Now at last Charmides was free to rest. Bazuzu, of course, was in the room; but he, having extinguished the lamp, and making signs that when Charmides was ready to sleep he should put out the torch, laid himself down upon his pallet, and, turning his face to the wall, fell soundly asleep. Charmides did not follow immediately. In the flickering light he knelt down and prayed to his lord, Apollo of the Silver Bow, rendering thanks for the safe accomplishment of his journey, and acknowledging the god-head of Istar, whom, in his heart, he regarded as Artemis incarnate.
His devotions over, he rose, extinguished the torch, and felt his way to the bed. He sank upon it with a sensation of delight. His weary limbs relaxed, and for a moment his head swam with the relief of the reclining position. Nevertheless, it was some time before he slept. Through the open door-way the cool, sweet breath of the summer night stole in upon him. In the square, black patch of sky visible where he lay came two or three stars: the same stars that had looked on him in Sicily. A sudden spasm of longing and of fear—fear of his strangeness, his helplessness in this vast city, came over him then. From out of the night he heard his mother's voice calling him from the shore of the sea; and he answered her with a moan. For a little time her form stood out before his eyes, clear and luminous against the black background. Then, gradually, the blinding rays of Istar's aureole replaced her, and Istar herself was before him, in all her surpassing beauty. After a time she flashed out of his sight, but not before the thought had come to him, unsummoned, that he had not yet finished with Istar of Babylon in her city; that she, the great, the unapproachable goddess, would need him at some future time to succor her. He smiled at the idea, thinking it a dream. And with the thought of dreams he entered the land of them, nor came forth again till morning dawned.
The night wore along, and there came to be but one sleeper in the room.

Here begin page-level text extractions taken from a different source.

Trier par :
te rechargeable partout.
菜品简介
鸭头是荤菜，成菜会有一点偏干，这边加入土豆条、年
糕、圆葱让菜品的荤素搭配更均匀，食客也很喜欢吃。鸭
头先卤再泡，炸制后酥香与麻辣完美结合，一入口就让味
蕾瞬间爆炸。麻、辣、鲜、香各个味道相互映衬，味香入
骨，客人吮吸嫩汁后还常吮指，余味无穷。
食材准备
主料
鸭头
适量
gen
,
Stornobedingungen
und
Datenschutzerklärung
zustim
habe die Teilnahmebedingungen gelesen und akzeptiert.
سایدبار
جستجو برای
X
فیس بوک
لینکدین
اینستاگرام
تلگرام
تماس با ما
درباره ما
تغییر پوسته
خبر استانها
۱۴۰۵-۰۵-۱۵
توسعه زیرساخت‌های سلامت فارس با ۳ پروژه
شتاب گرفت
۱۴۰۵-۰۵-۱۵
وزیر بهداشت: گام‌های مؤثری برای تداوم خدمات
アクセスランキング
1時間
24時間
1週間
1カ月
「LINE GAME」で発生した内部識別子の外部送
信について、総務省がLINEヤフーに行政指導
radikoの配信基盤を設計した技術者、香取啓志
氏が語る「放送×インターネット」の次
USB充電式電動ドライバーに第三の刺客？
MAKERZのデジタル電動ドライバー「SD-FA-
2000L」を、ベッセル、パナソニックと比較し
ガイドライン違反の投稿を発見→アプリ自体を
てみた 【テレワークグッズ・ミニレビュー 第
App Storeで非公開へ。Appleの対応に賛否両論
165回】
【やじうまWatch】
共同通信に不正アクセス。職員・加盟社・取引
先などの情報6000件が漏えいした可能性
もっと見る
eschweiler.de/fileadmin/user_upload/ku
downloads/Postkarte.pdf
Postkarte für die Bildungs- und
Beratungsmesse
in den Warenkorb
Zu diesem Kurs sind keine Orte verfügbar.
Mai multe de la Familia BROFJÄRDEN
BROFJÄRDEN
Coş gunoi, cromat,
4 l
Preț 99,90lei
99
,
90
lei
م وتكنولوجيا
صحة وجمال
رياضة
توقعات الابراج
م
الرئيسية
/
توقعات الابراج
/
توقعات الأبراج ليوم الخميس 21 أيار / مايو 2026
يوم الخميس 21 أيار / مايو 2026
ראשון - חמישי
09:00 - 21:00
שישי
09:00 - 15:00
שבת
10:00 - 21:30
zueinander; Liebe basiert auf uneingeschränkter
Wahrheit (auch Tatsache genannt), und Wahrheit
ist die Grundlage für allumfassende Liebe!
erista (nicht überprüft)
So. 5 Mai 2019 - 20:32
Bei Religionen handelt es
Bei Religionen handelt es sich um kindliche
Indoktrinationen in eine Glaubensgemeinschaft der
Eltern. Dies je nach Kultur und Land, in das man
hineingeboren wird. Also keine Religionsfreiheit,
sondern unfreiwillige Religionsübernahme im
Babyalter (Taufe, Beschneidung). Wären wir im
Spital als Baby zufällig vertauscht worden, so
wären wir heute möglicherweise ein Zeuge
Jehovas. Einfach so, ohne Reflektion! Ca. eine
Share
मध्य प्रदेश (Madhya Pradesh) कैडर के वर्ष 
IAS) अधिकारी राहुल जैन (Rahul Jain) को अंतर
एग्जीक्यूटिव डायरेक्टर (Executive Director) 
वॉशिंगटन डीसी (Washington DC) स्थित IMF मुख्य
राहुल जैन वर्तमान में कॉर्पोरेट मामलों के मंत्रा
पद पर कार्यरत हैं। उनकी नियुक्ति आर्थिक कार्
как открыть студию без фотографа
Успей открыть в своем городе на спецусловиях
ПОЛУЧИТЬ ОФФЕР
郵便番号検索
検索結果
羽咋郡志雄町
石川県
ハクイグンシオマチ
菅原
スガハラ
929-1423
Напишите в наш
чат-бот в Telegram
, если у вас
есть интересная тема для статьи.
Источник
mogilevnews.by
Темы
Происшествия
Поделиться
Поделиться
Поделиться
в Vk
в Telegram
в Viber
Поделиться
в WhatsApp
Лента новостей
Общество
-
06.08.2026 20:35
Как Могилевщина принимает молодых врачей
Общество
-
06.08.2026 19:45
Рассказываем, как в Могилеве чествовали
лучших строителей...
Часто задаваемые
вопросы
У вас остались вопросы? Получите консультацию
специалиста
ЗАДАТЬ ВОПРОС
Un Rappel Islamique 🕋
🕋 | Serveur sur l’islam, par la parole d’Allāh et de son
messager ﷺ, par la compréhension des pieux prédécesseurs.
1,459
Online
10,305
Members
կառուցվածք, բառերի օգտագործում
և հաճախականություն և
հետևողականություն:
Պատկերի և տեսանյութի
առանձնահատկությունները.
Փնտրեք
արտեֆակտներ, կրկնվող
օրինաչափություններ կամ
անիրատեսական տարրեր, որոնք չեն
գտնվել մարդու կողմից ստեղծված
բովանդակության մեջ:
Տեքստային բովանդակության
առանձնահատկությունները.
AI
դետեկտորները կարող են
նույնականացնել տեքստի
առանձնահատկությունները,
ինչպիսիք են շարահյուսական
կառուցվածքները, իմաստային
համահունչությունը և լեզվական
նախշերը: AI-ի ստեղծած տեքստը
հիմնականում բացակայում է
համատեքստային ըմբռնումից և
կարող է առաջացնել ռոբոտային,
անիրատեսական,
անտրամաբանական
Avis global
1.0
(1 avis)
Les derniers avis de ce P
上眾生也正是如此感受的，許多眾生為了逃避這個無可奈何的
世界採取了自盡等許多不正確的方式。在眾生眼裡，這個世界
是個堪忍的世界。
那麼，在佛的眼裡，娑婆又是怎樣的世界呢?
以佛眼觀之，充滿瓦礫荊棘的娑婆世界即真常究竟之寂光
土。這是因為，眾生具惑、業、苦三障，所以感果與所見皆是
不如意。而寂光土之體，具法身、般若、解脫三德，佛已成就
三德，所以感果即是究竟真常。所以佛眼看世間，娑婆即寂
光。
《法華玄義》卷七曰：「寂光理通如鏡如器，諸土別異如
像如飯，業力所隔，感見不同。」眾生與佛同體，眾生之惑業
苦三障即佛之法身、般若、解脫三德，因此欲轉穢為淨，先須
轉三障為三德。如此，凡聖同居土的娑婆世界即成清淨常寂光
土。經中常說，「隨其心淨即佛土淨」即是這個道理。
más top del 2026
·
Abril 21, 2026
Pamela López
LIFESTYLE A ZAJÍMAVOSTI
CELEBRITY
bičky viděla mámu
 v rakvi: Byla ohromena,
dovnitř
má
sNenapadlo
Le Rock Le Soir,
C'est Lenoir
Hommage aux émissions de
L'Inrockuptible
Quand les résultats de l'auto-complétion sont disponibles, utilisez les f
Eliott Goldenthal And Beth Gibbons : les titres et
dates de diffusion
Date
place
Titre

Black Bazuzu was awake, sitting—no, standing up. He moved noiselessly to the door-way, and picked up there one of the baskets of his own making. With this he crossed the threshold of the door, stepping carefully over the witch's plate, and presently disappeared into the blackness beyond. An hour later he came quietly in again, put his basket into its place, and stopped to listen carefully to the sound of his companion's breathing. It had not changed. With a satisfied nod the slave returned to his couch, laid him gladly down, and slept.